The first year I thought, okay, I’m mourning, I’ll get over it. But I never did. If I see something that makes me smile, I’ll turn to tell Mark about it...and of course he’s not there. I’ll do that three, four times a day. I’ll walk down the street and hear a baby laugh and I’ll look for Sofia...and suddenly in my mind I’m watching her die all over again.

And I still love Mark. I’ve tried dating, I really have. I want my family back, I want to try for another baby, but...I just can’t make it work. I can’t bring myself to fake it for someone I don’t care about. As bad as I still want to be a mother, I just can’t get past wanting Mark, and there’s no way I can ever have him again.

A few months ago, I realized that the whole wide beautiful world is full of constant reminders of him and Sofia, and the ten thousandth time waking up and realizing they’re gone doesn’t hurt any less than the first and second.

Solution? Get off the world.

So now I’m somewhere far beyond the solar system traveling 20 million miles per second...and there are still sleeping beauties and tiny bottles of Grand Marnier out here.

But it’s a whole new year, and something has to change.

Love,

Deb

 

COMMLOGWALKERDEBORAH000000000000001

Dear Mom,

We hit something. Nobody knows what or how. The whole ship rattled around like a carnival ride and I got slammed into a bulkhead. I’m fine but don’t know how long I was unconscious. It looks like all the auxiliary power went out for a while. But we’re still in hyperspace, and all the hibernation pods seem fine, and the nav computer looks okay, but...something’s not right with the clocks. We have two atomic clocks onboard, and they should be synched perfectly but they’re off by months. There should be no way that could ever happen. Nobody knows what it means. On past flights, they found some discrepancies in atomic clocks kept in different parts of the ships, but we’re talking milliseconds there.

The other thing is, I’m getting an error every time I try to access my sent messages, so I have no idea if the system is transmitting properly or not. Another thing we have to troubleshoot. My head really hurts.

More later; Vince is having another panic attack I think. He is screaming complete nonsense. I better go see if I can help.

Love,

Deb

 

COMMLOGWALKERDEBORAH000000000000002

Dear Mom,

Vince nearly killed himself; he may still die. Dr. Cedar sedated him and we locked him in an observation room. But he woke up screaming and gouged his own eyes out with his fingers and started tearing his face off. He did a lot of damage to himself before they were able to sedate him again. He’s tied down now, his face covered in blood-soaked bandages.

He’s such a sweet guy. It’s so terrible what’s happened to him, but it’s especially hard on his wife Rufina. She told me she’s expecting their first baby.

More later.

Love,

Deb

 

COMMLOGWALKERDEBORAH000000000000003

Dear Mom,

I found Dr. Cedar dead in the hall outside sickbay. I can’t get her face out of her mind. She looked like she’d been dead a month; she was all dried out and her lips were pulled back from her teeth in a horrible grin. And her eyes—oh God. You would have bad dreams forever so I won’t tell you.
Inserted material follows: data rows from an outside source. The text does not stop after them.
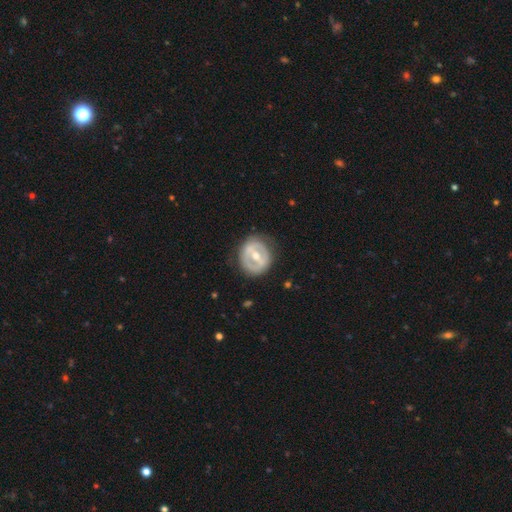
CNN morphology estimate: Smooth or featured? featured or disk (67%)
Edge-on disk? no (95%)
Bar? strong (48%)
Spiral arms? no (78%)
Bulge size? moderate (72%)
Merging? none (78%)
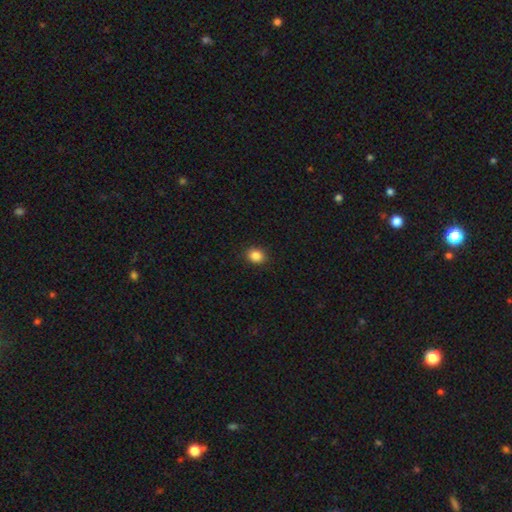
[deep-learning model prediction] Q: Smooth or featured?
A: smooth (85%); runner-up: star or artifact (10%)
Q: How rounded?
A: round (57%); runner-up: in between (42%)
Q: Merging?
A: none (91%); runner-up: minor disturbance (6%)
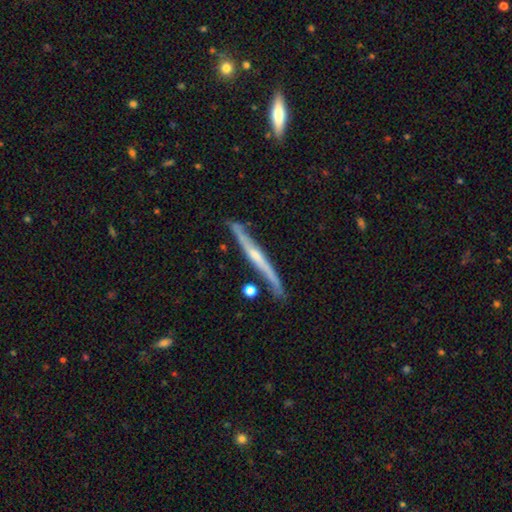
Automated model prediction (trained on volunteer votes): The model was most divided on "edge-on bulge": rounded: 48%, none: 43%, boxy: 9%. More confident: edge-on disk — yes (93%); merging — none (74%); smooth or featured — featured or disk (70%).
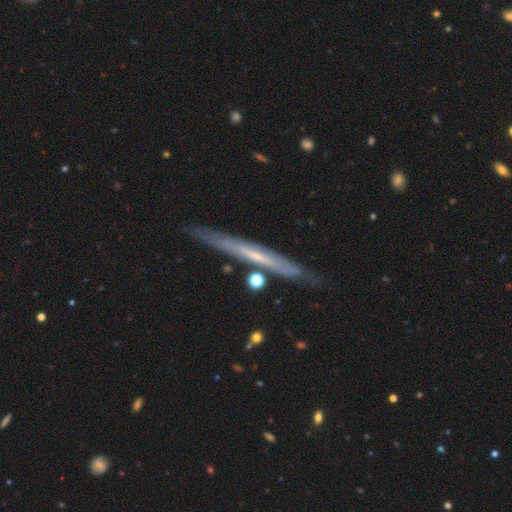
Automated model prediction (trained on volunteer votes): Smooth or featured? featured or disk (63%)
Edge-on disk? yes (90%)
Edge-on bulge? none (77%)
Merging? none (82%)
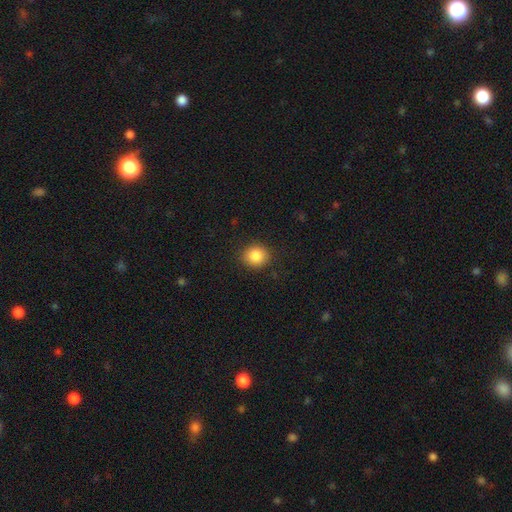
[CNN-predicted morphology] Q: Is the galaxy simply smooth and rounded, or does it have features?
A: smooth — 86%.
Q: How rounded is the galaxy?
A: round — 82%.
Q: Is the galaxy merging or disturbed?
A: none — 89%.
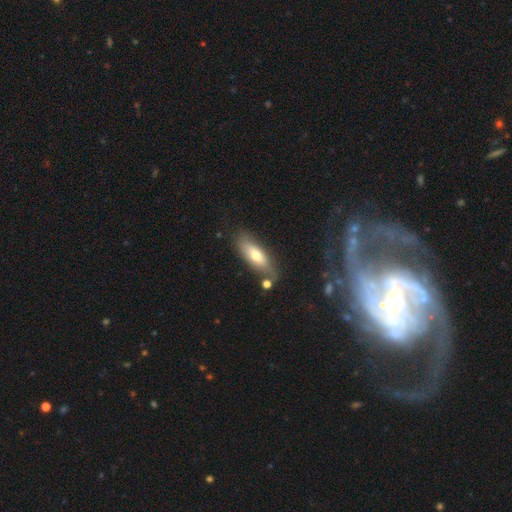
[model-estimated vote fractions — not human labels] Smooth or featured? smooth (64%)
How rounded? in between (66%)
Merging? none (66%)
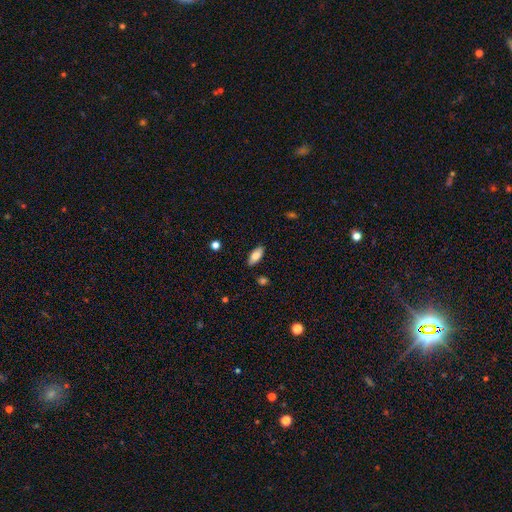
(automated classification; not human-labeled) smooth-or-featured: smooth: 81% | featured or disk: 12% | star or artifact: 7%
  how-rounded: in between: 85% | cigar-shaped: 13% | round: 2%
  merging: none: 87% | minor disturbance: 10% | major disturbance: 2% | merger: 1%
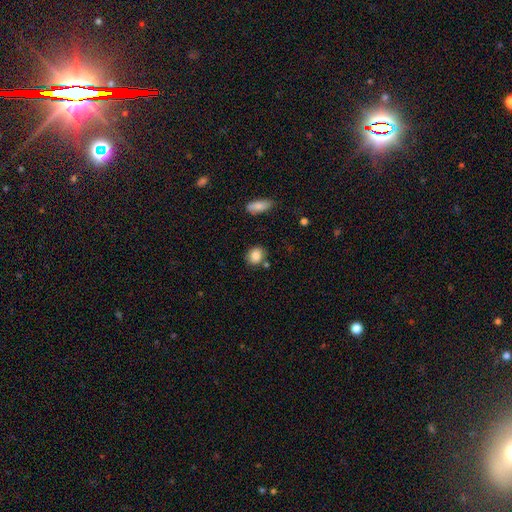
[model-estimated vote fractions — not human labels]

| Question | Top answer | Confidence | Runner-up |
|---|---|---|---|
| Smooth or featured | smooth | 85% | star or artifact (8%) |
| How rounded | round | 62% | in between (37%) |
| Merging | none | 78% | minor disturbance (13%) |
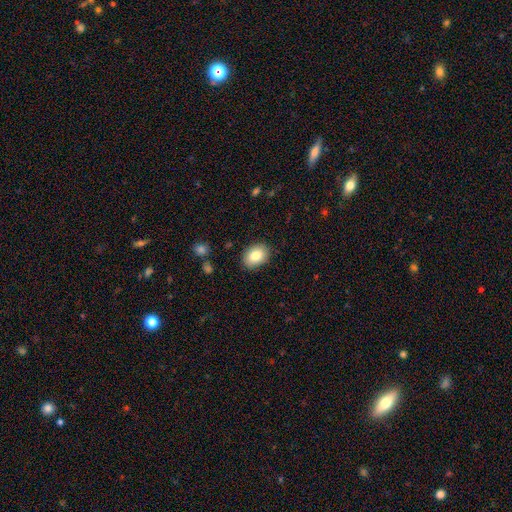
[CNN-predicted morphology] The model was most divided on "how rounded": in between: 76%, round: 24%, cigar-shaped: 1%. More confident: merging — none (87%); smooth or featured — smooth (83%).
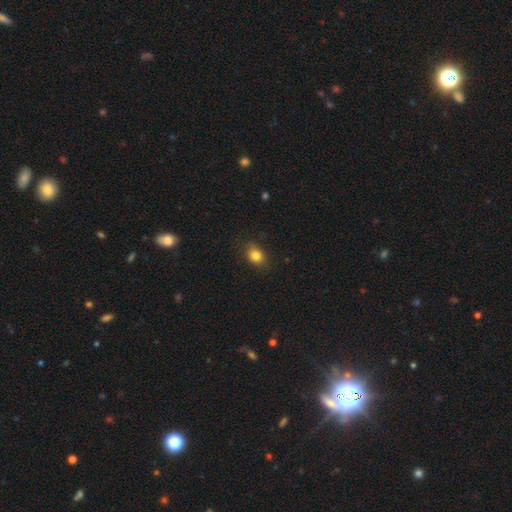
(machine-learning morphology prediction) A smooth galaxy with no disk features (83%) that is in between round and cigar-shaped (56%). Merging: none (79%).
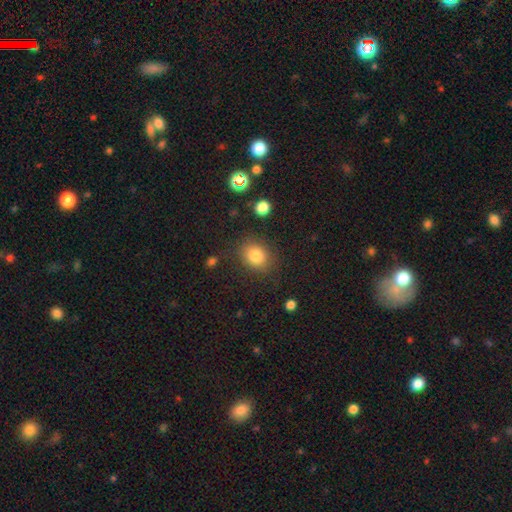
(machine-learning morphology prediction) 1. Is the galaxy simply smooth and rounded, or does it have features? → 83% smooth, 11% star or artifact, 7% featured or disk.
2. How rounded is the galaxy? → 57% round, 42% in between, 1% cigar-shaped.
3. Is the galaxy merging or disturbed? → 82% none, 11% minor disturbance, 4% major disturbance, 2% merger.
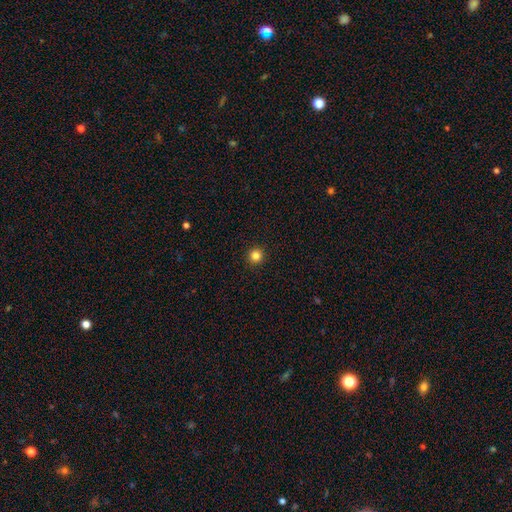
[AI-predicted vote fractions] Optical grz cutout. It shows a smooth galaxy with no disk features (83%) that is round (96%). Merging: none (94%).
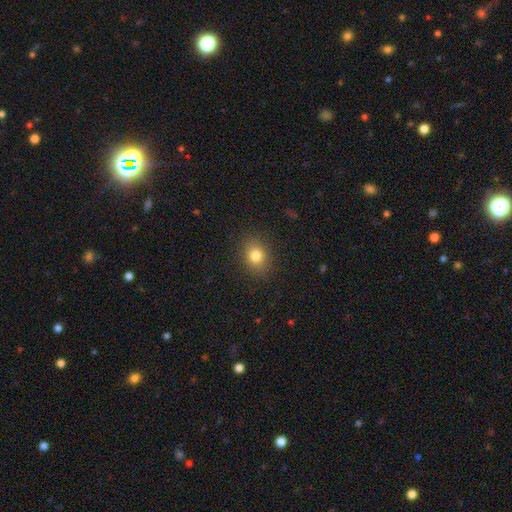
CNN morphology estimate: smooth 80%, star or artifact 12%, featured or disk 8%. Down the decision tree: how rounded — round (55%); merging — none (88%).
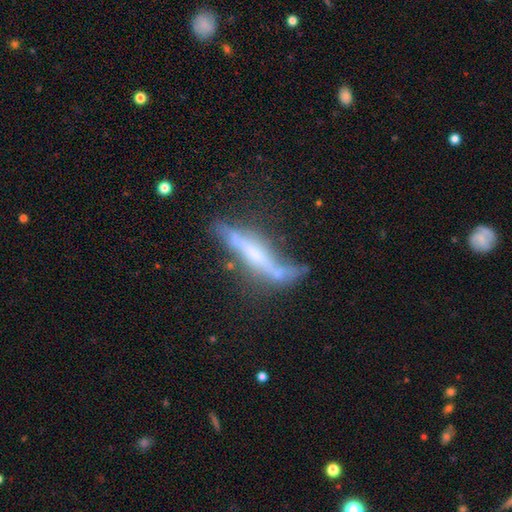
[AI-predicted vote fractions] The model was most divided on "edge-on bulge": rounded: 46%, none: 32%, boxy: 22%. Remaining: edge-on disk — yes (78%); smooth or featured — featured or disk (69%); merging — none (45%).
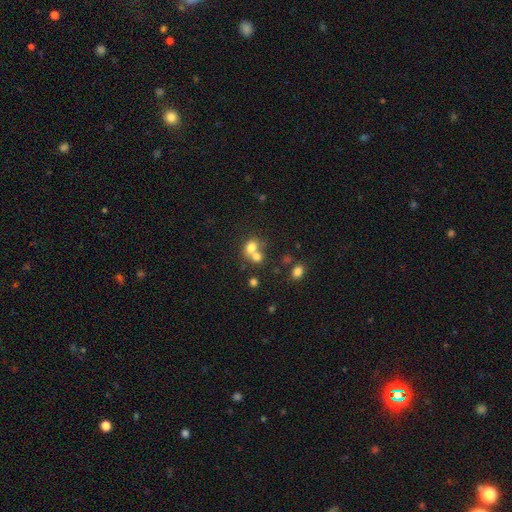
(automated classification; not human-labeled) smooth_or_featured: smooth (p=0.72) [alt: featured or disk p=0.15]
how_rounded: round (p=0.62) [alt: in between p=0.37]
merging: merger (p=0.59) [alt: none p=0.31]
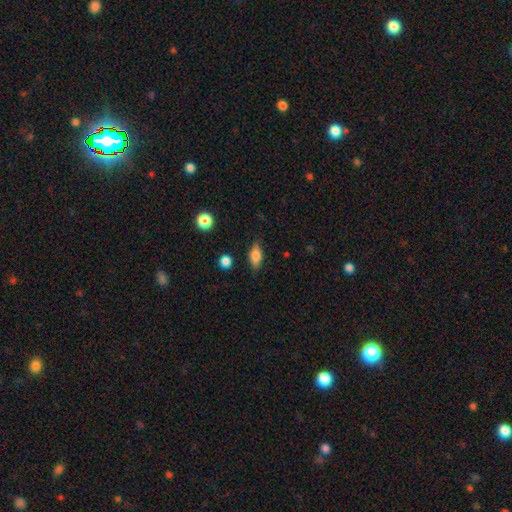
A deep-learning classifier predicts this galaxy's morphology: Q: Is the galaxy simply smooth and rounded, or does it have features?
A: smooth — 70%.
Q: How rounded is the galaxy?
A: in between — 75%.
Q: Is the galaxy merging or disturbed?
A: none — 82%.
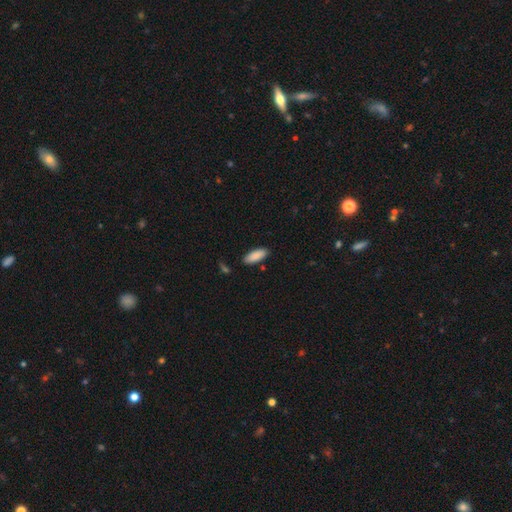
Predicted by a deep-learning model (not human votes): Morphology: type=smooth (89%); roundness=in between (72%); merging=none (85%).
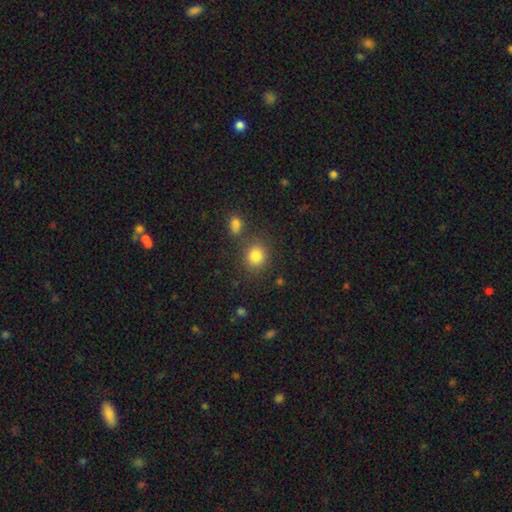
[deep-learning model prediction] This appears to be a smooth galaxy with no disk features (82%) that is round (81%). Merging: none (77%).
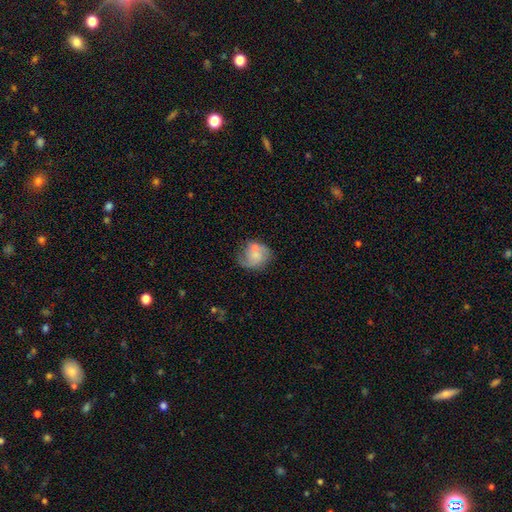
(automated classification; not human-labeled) A featured or disk galaxy (47%).

Vote fractions:
- Smooth or featured? featured or disk: 47% / smooth: 44% / star or artifact: 8%
- Merging? none: 42% / merger: 23% / minor disturbance: 22% / major disturbance: 13%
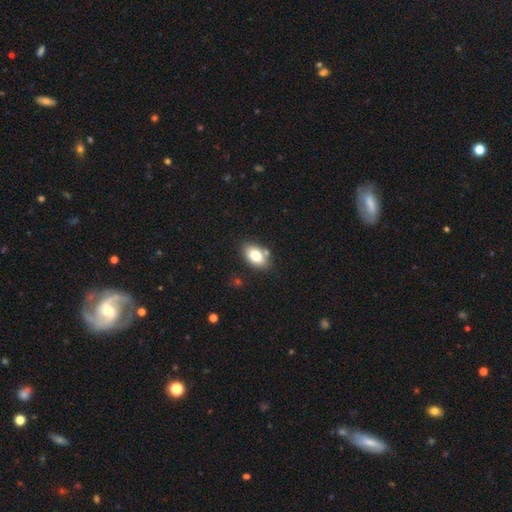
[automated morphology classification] The model was most divided on "merging": none: 75%, minor disturbance: 13%, merger: 8%, major disturbance: 3%. More confident: how rounded — in between (87%); smooth or featured — smooth (78%).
Her sister, the other Dr. Cedar, says it was an undiagnosed aneurysm and she was only dead a couple of hours. I don’t see how that’s possible, but she’s the doctor, right?

I’m really glad Mark is here and we’re patching things up, finally. I had so many nightmares that he and Sofia got sick and died, but she’s safe in her hibernation pod and he’s sitting just across the room. I really missed him, Mom.